26 813
Wijziging van de Politiewet 1993 in verband met de concentratie van beheersbevoegdheden op rijksniveau met betrekking tot de regionale politiekorpsen bij de Minister van Binnenlandse Zaken en Koninkrijksrelaties

nr. 7
AMENDEMENT VAN HET LID NIEDERER

Ontvangen 10 april 2000

De ondergetekende stelt het volgende amendement voor:

Artikel I wordt als volgt gewijzigd:

I

In onderdeel F wordt in artikel 43d, eerste lid, de zinsnede «Onze Minister van Binnenlandse Zaken en Koninkrijksrelaties in overeenstemming met Onze Minister van Justitie» vervangen door: Onze Minister van Binnenlandse Zaken en Koninkrijksrelaties en Onze Minister van Justitie gezamenlijk.

II

In onderdeel P wordt in artikel 53, tweede lid, de zinsnede «Onze Minister van Binnenlandse Zaken en Koninkrijksrelaties in overeenstemming met Onze Minister van Justitie» vervangen door: Onze Minister van Binnenlandse Zaken en Koninkrijksrelaties en Onze Minister van Justitie gezamenlijk.

Toelichting

Het wetsvoorstel beoogt onder andere te voorzien in waarborgen voor de Minister van Justitie om te verzekeren dat deze optimaal inhoud kan geven aan diens verantwoordelijkheid voor de nationale en internationale strafrechtshandhaving.
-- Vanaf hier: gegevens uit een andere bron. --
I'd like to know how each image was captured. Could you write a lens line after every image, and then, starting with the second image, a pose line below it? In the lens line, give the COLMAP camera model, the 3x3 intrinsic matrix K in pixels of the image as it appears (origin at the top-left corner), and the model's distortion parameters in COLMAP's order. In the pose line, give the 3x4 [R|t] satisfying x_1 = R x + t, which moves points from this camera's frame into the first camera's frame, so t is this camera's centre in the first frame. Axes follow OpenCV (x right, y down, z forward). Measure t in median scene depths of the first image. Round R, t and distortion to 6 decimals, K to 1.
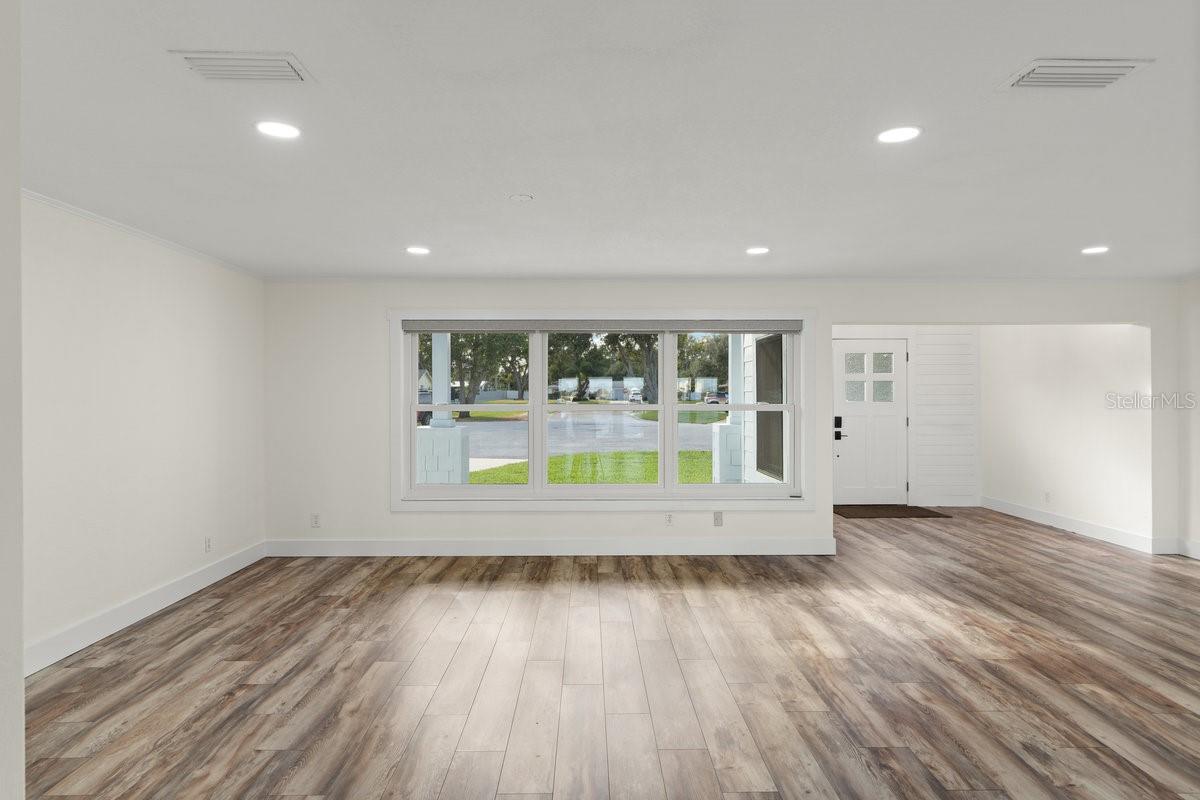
lens RADIAL K [[722.9, 0, 598.9], [0, 722.9, 376.6], [0, 0, 1]] dist [0.005030, 0.000286]
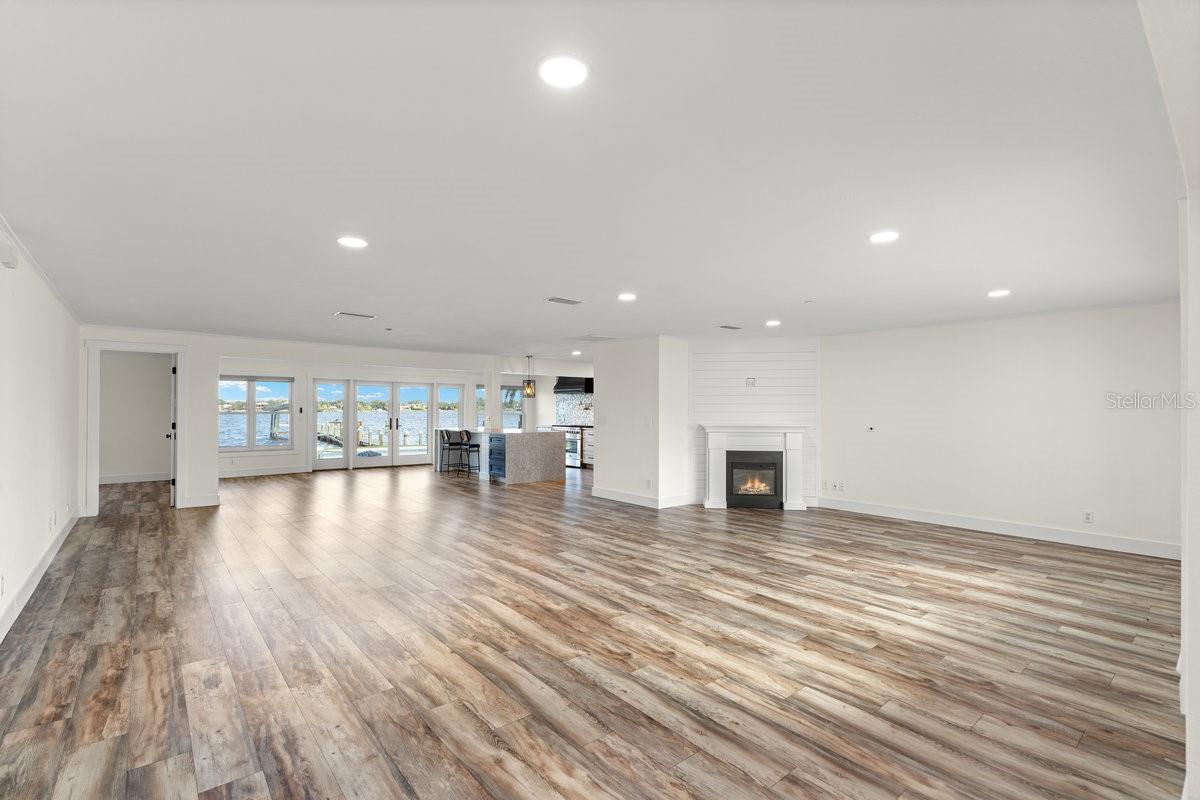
lens RADIAL K [[545.6, 0, 589.1], [0, 545.6, 407.1], [0, 0, 1]] dist [-0.003982, 0.000328]
pose [[-0.789431, -0.006682, -0.613803, 1.034616], [0.012635, 0.999552, -0.027131, 0.046484], [0.613710, -0.029173, -0.788993, 1.514202]]
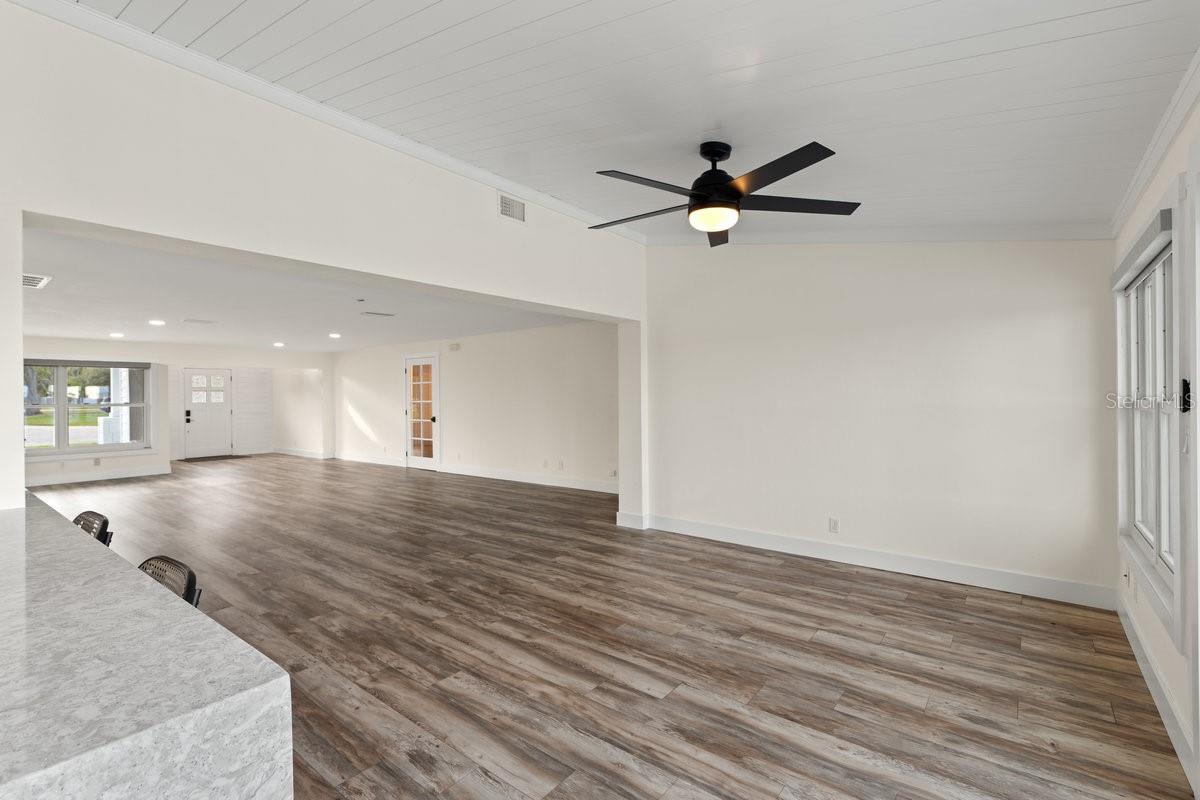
lens RADIAL K [[545.6, 0, 599.7], [0, 545.6, 395.1], [0, 0, 1]] dist [-0.003982, 0.000328]
pose [[0.633015, -0.002298, 0.774136, -0.174106], [-0.012453, 0.999836, 0.013151, -0.032578], [-0.774039, -0.017965, 0.632883, -1.479390]]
In de voorgestelde artikelen 43d en 53 wordt een aanwijzingsbevoegdheid geattribueerd aan de Minister van Binnenlandse Zaken en Koninkrijksrelaties, óók wanneer het gaat om de strafrechtelijke handhaving van de rechtsorde dan wel de vervulling van taken ten dienste van de justitie. In dit geval dient de Minister van Binnenlandse Zaken en Koninkrijksrelaties de aanwijzingsbevoegdheid aan te wenden «in overeenstemming met» de Minister van Justitie.

Anders dan het woord «gezamenlijk» in de voorgestelde artikelen 46 en 48, drukken de woorden «in overeenstemming met» niet een nevengeschiktheid in verantwoordelijkheid uit. Immers, bij «in overeenstemming met» ligt het initiatief bij de Minister van Binnenlandse Zaken en Koninkrijksrelaties, terwijl bij gezamenlijkheid er een gedeeld initiatief is. Hiermee wordt meer recht gedaan aan de eigenstandige verantwoordelijkheid van de Minister van Justitie voor de strafrechtelijke rechtshandhaving.

Het onderscheid is meer dan semantisch, te meer nu de regering zelf ook in de tekst van het wetsvoorstel onderscheid maakt tussen «in overeenstemming met» en «gezamenlijk».